The Mudcat Café TM
Thread #75517   Message #2318652
Posted By: deleuran
17-Apr-08 - 04:55 PM
Thread Name: what is old-timey music?
Subject: RE: what is old-timey music?
"great to hear there are old time bands in Denmark, how lively is the scene there?
Are there festivals, venues?"


The scene is very limited. We are only few bands playing that kind of music. There are about 2000 people in square dance clubs, but the number of bands who actually play that kind of music is rather small. You can find a couple of bands among our top friends in the MySpace profile mentioned above.
Possum Whackers and The Barking Bulldogs and Big Hungry Joe

Once a year, the Danish Folkmusic Society, DAFF
have a gathering in september. A weekend with dancers and musicians from all over the country gather to play, dance, jam, drink beer and have a good time.
There's is a folk music festival in Tönder, with many kinds of folkmusic. Danish, irish, scottish, scandinavian and american folk music. And once a year a bluegrass festival in Fredericia. That's about it.

"Did most old-time music originate as fiddle tunes? Invariably, at sessions I attend, fiddle players will be the first ones to call for an old-time song."

My own entrance to Old-time music, started in the early sixties, when the american folk revival hit Denmark. Dylan, Joan Baez, Pete and Mike Seeger, Woody Guthrie, Phil Ochs, Tom Paxton, inspired me to check out, the older stuff. And as mainly a guitarist and singer, became very interested in folks like Doc Watson, Clarence White, and many, many more.
Later I began to listen to bluegrass, and I admit, I am a sucker for the virtous players, like Doc, Tony Rice, Norman Blake.
And I found through the years, that a lot of the same songs and tunes could be found in both genres.
And now yet more years later, when I started playing in the band Big Hungry Joe, I find the same songs and tunes again, and learn, that it is called Old-time music.
But the basis is the same (New tunes are written off course, which only goes to show, that it is not museum music, but folk music very much alive).
If you go back and investigate the music gathered in the early and mid 60's by Folkway Smithsonian among others, you'll find, that Old-time music, found in the Appalachians, Kentucky, north Carolina, Virginia and surrounding areas, are a lot of different things.
It is a cappella songs, songs with solo banjo (mostly clawhammer or frailing), fiddle, guitar, mountain dulcimer, harmonica ("The poor man's fiddle") autoharp, bones,
jews harp.
So Old time music is a lot of other things, than just the fiddle/banjo/yeehaw/saturday night barn dance thing.
But with that said, a very central thing in OT is the fiddle and the banjo, as it is music made for dance. The pattern in the instrumentals is almost always the same: An A-part repeated two times, and a B-part repeated two times, and over again as many times as it takes to do the dance.
I think, that the "meditative" aspect mentioned above is very adequate.

But in the beginning was the song, and later the instruments came.
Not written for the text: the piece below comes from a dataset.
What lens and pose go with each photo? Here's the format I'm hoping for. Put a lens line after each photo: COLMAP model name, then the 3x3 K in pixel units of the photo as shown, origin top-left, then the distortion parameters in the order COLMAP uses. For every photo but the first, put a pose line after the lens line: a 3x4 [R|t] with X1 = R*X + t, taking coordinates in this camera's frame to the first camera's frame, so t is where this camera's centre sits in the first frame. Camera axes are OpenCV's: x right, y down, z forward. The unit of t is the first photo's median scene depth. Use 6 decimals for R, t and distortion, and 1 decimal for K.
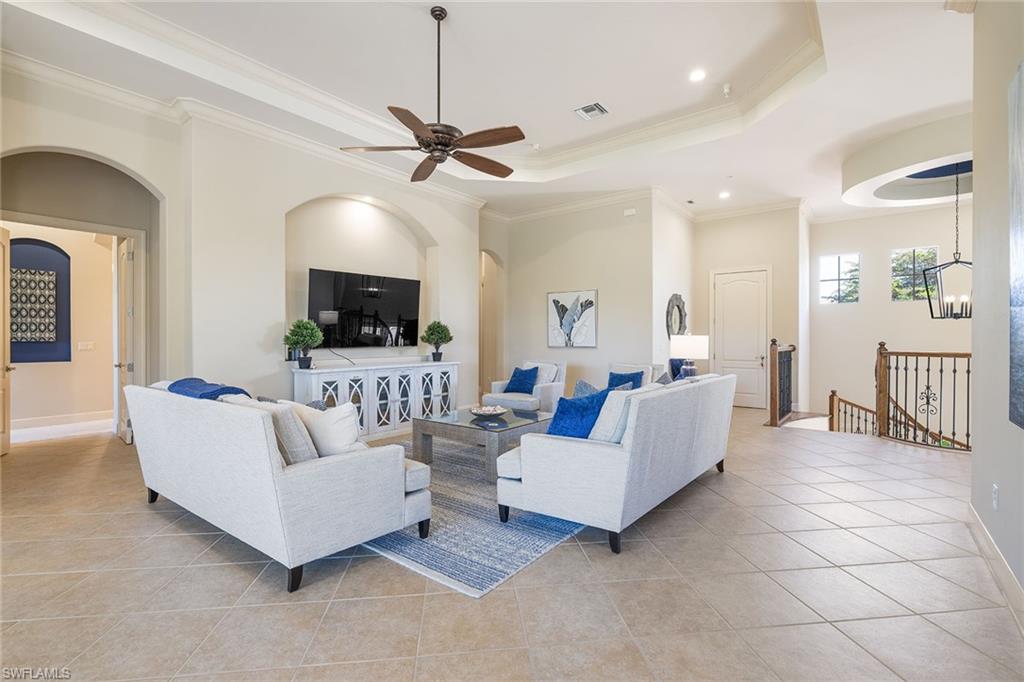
lens RADIAL K [[465.0, 0, 516.0], [0, 465.0, 346.5], [0, 0, 1]] dist [-0.002533, -0.000074]
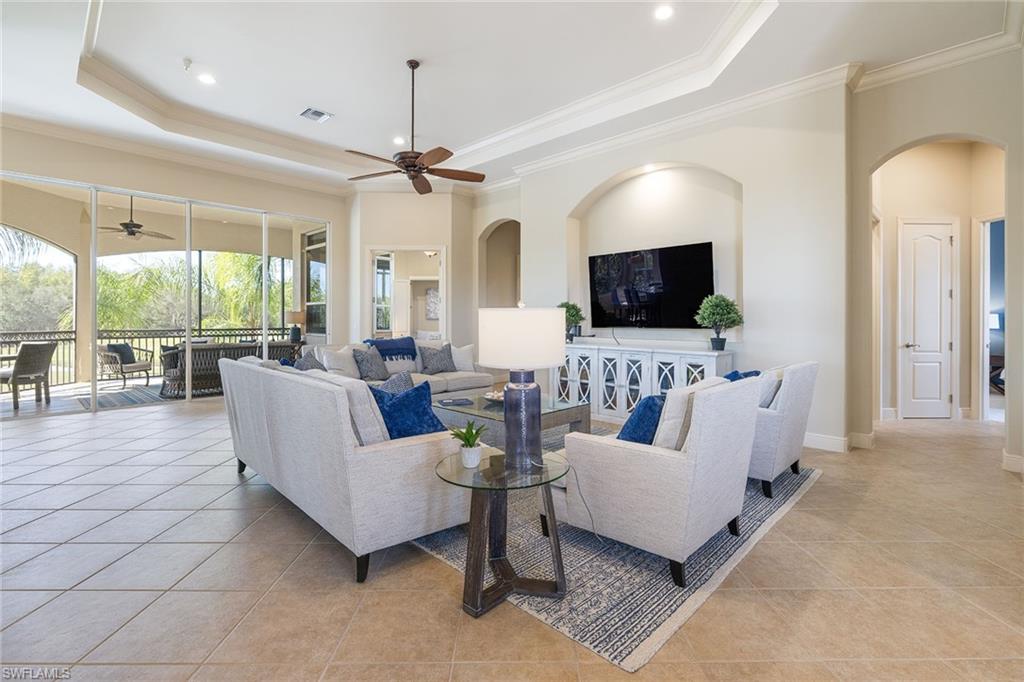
lens RADIAL K [[481.4, 0, 523.7], [0, 481.4, 323.1], [0, 0, 1]] dist [0.002496, 0.000179]
pose [[-0.106729, 0.010163, -0.994236, 0.715156], [-0.017464, 0.999774, 0.012094, -0.015966], [0.994135, 0.018654, -0.106528, 0.923216]]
The immigrants from mostly the british isles, came to these parts of America. As in Denmark, where I live, the fiddle was the main instrument, when there were dances out in the countryside.
Not everybody could play the fiddle, so what to do if you wanted music?
Songs! Songs were everywhere. Everybody could sing a song (this was before television and radio), and the lyrics often contained a story, that came from real life, and thus carried stories and folktales on to the next generations. This has been general for folk music everywhere I guess.

In the case of OT music, the fiddle came wih the immigrants from Europe, and in America it got into a happy marriage with the banjo that came with the black slaves from the south.
So, as someone mentioned above, it is a strong mix, between the folksongs and tunes
from europe, some of which goes back a couple of hundred years, and the influence from the black music, and the blues. And the fiddle and the banjo, is almost a lable on this kind of music.
If you try to chase some of the jug bands, and black stringbands from the 20's and 30's you will find that there's a thin line between the white bands and the black bands, they both took elements from each other. And inspired each other. So in music, so much for segregation :-)

If you have read so far, I thank you for your patience, and hope it makes some sense.